(x%2B1)(y%2B1)%2Bxy-%E5%9B%A0%E5%BC%8F%E5%88%86%E8%A7%A3.jpeg "(xy+1)(x+1)(y+1)+xy 因式分解")
Factoring (xy+1)(x+1)(y+1)+xy
This article will guide you through the process of factoring the expression (xy+1)(x+1)(y+1)+xy.
Expanding the Expression
First, we need to expand the expression by multiplying out the brackets.
Let's start by multiplying the first two brackets:
(xy+1)(x+1) = xy(x+1) + 1(x+1) = x²y + xy + x + 1
Now, let's multiply this result by (y+1):
(x²y + xy + x + 1)(y+1) = x²y(y+1) + xy(y+1) + x(y+1) + 1(y+1) = x²y² + x²y + xy² + xy + xy + x + y + 1
Simplifying this, we get:
x²y² + x²y + xy² + 2xy + x + y + 1
Finally, let's add the term xy back in:
x²y² + x²y + xy² + 2xy + x + y + 1 + xy
This gives us the expanded form of our original expression.
Factoring by Grouping
We can now factor this expression by grouping terms. Notice that we can group the first four terms together and the last three terms together:
(x²y² + x²y + xy² + 2xy) + (x + y + 1)
Now, let's factor out common factors from each group:
xy(xy + x + y + 2) + (x + y + 1)
We can see that the expression in the first group is very close to the expression in the second group. To make them identical, we can factor out a 1 from the second group:
xy(xy + x + y + 2) + 1(x + y + 1)
Now we have two identical expressions in the brackets:
(xy + 1)(xy + x + y + 2)
Final Factoring
The last step is to factor the second expression in the brackets by grouping. We can group the first two terms and the last two terms:
(xy + 1)(xy + x + y + 2) = (xy + 1)(x(y + 1) + (y + 1))
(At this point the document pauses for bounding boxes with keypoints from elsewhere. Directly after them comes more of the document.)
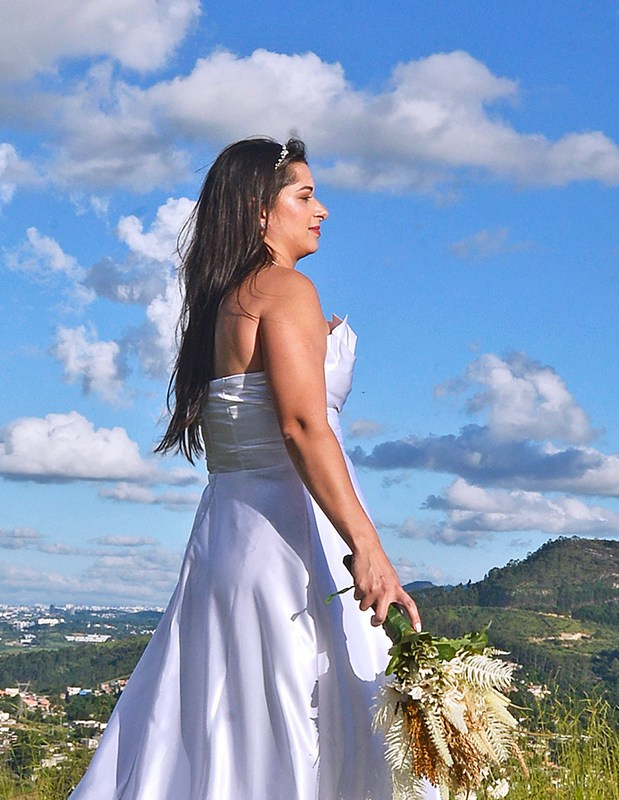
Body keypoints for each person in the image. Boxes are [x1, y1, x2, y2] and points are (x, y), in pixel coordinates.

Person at [69, 137, 437, 799]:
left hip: (230, 533)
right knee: (296, 714)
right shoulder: (285, 290)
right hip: (287, 538)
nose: (321, 209)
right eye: (304, 195)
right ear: (258, 211)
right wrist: (369, 548)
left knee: (227, 716)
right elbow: (300, 426)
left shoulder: (229, 301)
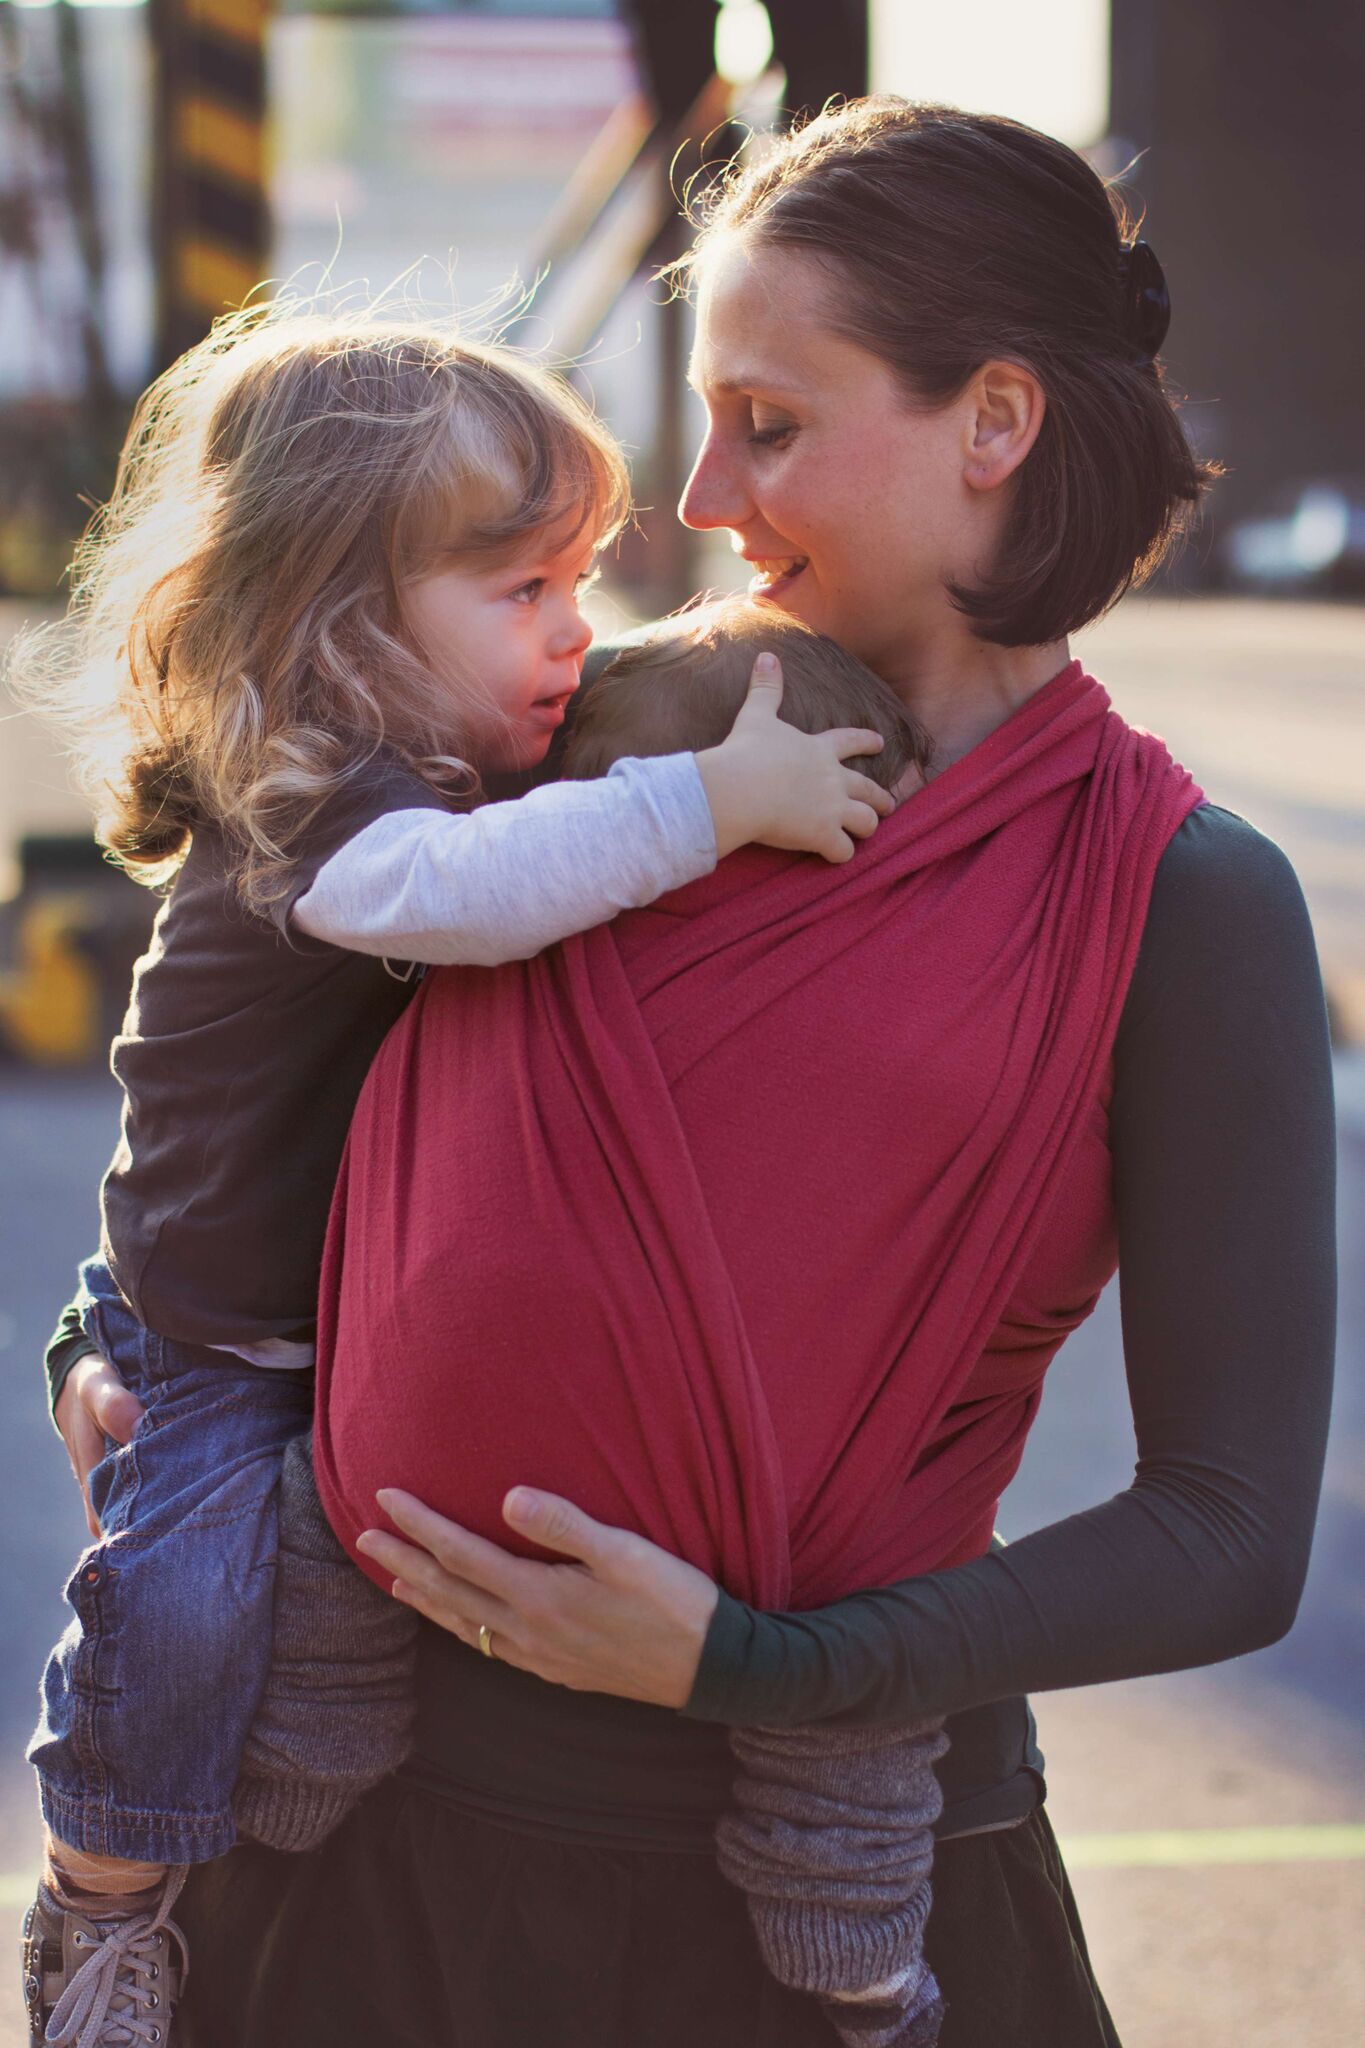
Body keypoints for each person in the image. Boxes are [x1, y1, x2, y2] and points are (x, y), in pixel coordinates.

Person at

Finally, we can factor out the common factor (y+1):
(xy + 1)(y+1)(x+1)
Conclusion
We have successfully factored the expression (xy+1)(x+1)(y+1)+xy into (xy + 1)(y+1)(x+1). This process involves expanding the expression, grouping terms, factoring out common factors, and simplifying.